For Patient 1 who developed severe irAEs, SERS images for cytokine detection on a day 7, b day 21, c day 42, d cytokine concentration graph for fibroblast growth factor 2 (FGF-2), granulocyte colony-stimulating factor (G-CSF), granulocyte-macrophage colony-stimulating factor (GM-CSF), and fractalkine (CX3CL1). The two shorter horizontal lines denote the interquartile ranges (25th and 75th percentile) and the longer horizontal lines in between denote the median (50th percentile), and e LDA analysis, respectively.
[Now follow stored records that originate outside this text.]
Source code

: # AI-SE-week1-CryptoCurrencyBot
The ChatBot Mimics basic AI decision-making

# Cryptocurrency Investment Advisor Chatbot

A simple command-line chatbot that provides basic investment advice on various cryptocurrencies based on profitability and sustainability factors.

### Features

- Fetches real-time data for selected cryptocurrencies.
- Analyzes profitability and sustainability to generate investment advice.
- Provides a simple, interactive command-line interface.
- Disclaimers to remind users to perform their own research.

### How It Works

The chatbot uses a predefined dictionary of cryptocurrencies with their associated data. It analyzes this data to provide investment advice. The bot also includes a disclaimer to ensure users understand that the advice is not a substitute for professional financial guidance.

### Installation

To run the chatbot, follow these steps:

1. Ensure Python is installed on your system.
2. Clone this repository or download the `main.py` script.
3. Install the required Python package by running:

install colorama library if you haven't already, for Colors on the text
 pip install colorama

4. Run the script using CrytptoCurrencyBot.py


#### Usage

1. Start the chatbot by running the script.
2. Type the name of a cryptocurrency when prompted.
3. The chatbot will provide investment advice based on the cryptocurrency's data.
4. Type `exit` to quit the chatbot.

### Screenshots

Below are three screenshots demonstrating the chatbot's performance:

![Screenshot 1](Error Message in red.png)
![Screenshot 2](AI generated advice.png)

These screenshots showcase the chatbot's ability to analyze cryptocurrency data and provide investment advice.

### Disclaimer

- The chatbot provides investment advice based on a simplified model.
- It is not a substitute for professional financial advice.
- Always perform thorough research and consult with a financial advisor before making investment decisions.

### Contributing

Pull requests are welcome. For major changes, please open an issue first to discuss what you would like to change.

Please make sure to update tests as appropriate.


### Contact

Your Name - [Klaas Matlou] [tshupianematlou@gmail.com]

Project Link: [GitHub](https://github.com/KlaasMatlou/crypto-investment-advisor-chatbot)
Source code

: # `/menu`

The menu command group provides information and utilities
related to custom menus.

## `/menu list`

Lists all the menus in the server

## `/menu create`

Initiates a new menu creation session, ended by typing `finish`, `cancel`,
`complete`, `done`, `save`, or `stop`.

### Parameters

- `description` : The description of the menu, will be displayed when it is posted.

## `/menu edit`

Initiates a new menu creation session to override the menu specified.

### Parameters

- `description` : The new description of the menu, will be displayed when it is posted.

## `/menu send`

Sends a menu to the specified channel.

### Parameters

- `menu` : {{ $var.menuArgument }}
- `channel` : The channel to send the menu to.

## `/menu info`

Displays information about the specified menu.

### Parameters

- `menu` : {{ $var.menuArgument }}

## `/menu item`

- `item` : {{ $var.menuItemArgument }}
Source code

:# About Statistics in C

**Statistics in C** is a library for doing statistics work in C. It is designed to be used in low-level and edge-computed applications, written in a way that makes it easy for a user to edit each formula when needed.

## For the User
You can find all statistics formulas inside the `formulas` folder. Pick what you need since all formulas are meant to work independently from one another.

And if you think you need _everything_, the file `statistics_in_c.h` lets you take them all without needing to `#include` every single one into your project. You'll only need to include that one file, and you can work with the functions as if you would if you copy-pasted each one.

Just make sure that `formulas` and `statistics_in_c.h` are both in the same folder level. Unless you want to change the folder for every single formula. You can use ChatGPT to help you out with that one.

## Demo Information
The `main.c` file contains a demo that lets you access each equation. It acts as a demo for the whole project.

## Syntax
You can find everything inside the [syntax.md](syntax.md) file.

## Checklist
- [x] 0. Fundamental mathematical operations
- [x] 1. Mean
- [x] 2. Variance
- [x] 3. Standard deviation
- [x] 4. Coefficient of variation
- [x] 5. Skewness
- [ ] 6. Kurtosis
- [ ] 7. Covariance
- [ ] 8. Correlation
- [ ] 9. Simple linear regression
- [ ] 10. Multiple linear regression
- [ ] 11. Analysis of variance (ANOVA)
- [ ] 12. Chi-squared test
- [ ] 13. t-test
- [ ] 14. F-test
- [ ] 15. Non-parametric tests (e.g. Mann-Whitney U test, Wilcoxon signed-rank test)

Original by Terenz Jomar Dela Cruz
For Patient 6 who developed mild irAEs, SERS images for cytokine detection on f day 0, g day 21, h day 42, i four cytokine concentration graph, the two shorter horizontal lines denote the interquartile ranges (25th and 75th percentile) and the longer horizontal lines in between denote the median (50th percentile), and j LDA analysis, respectively. IPI ipilimumab, PEMBRO pembrolizumab; G3 grade 3, G2 grade 2; SD stable disease, PR partial response. For Patient 1, the median (interquartile range) of active pillars per scanning image of FGF-2, G-CSF, GM-CSF, CX3CL1 on day 7: 14 (11–22.5), 23 (21, 29), 12 (7.5–18), 17 (9–25.5); day 21: 30 (19–37.5), 33 (19–41), 26 (17.5–36.5), 29 (21–43); and day 42: 33 (16.5–58.5), 76 (64–128.5), 25 (14–39.5), 48 (26.5–73.5), respectively. For Patient 6, the median (interquartile range) of active pillars per scanning image of FGF-2, G-CSF, GM-CSF, CX3CL1 on day 0: 18 (16–23), 49 (31.5–56), 23 (17.5–28), 20 (14.5–27); day 21: 29 (24–33.5), 53 (46.5–70), 35 (25–46), 22 (19–29.5); and day 42: 13 (8–16.5), 44 (23.5–55.5), 10 (6.5–12.5), 30 (24–34.5), respectively. The data represented three technical replicates obtained from three chips. Nine images were acquired from each chip for cytokine counting. Statistical analysis was based on Kruskal–Wallis test followed by Dunn’s test to correct multiple comparisons (two-sided). Source data are provided in the Source Data file.